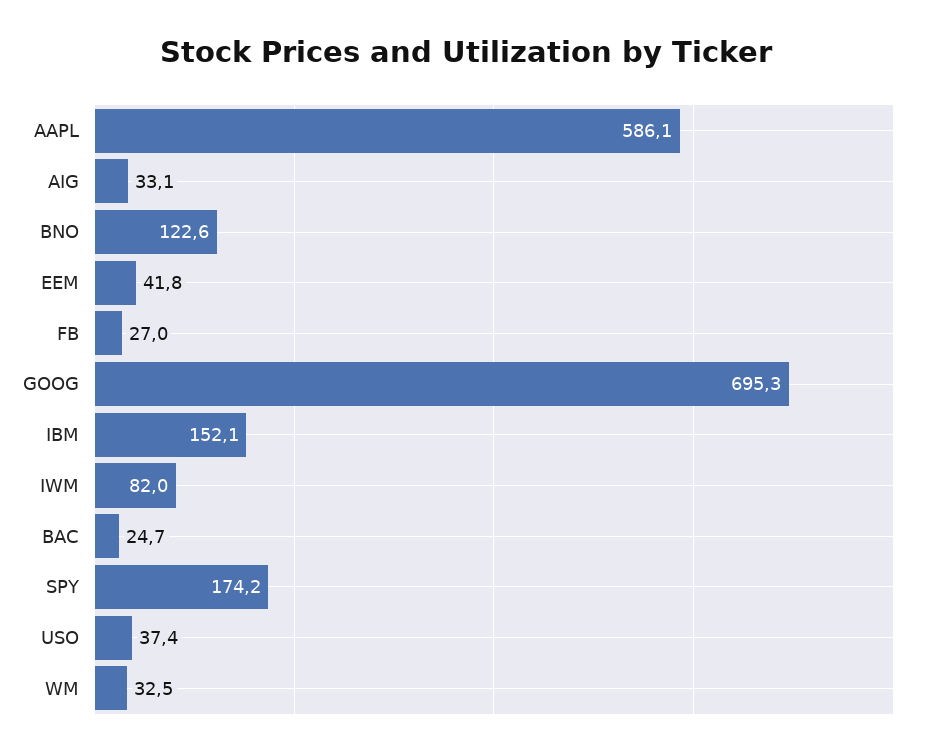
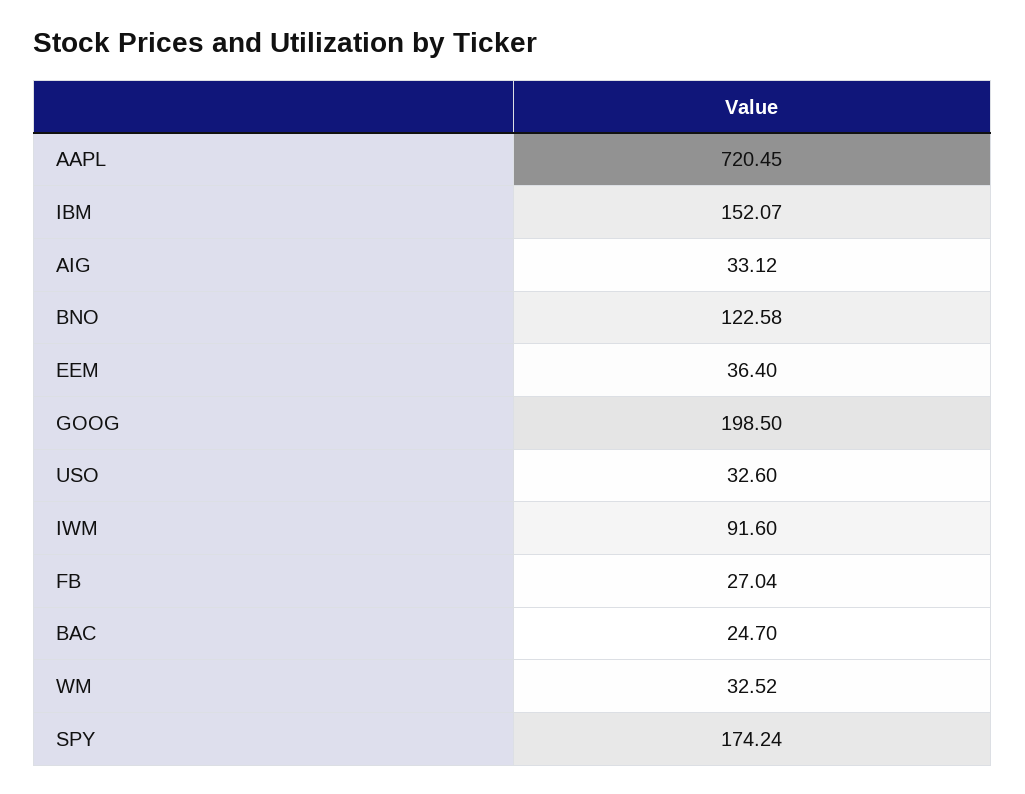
AAPL: 586.1 -> 720.45
EEM: 41.8 -> 36.4
GOOG: 695.3 -> 198.5
IWM: 82 -> 91.6
USO: 37.4 -> 32.6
------------------------------------------------
Write out the entries above verbatim; the pictures do not belong in your copy.

» **ANSWER TO THIS EXERCISE**
AAPL: 586.1 -> 720.45
EEM: 41.8 -> 36.4
GOOG: 695.3 -> 198.5
IWM: 82 -> 91.6
USO: 37.4 -> 32.6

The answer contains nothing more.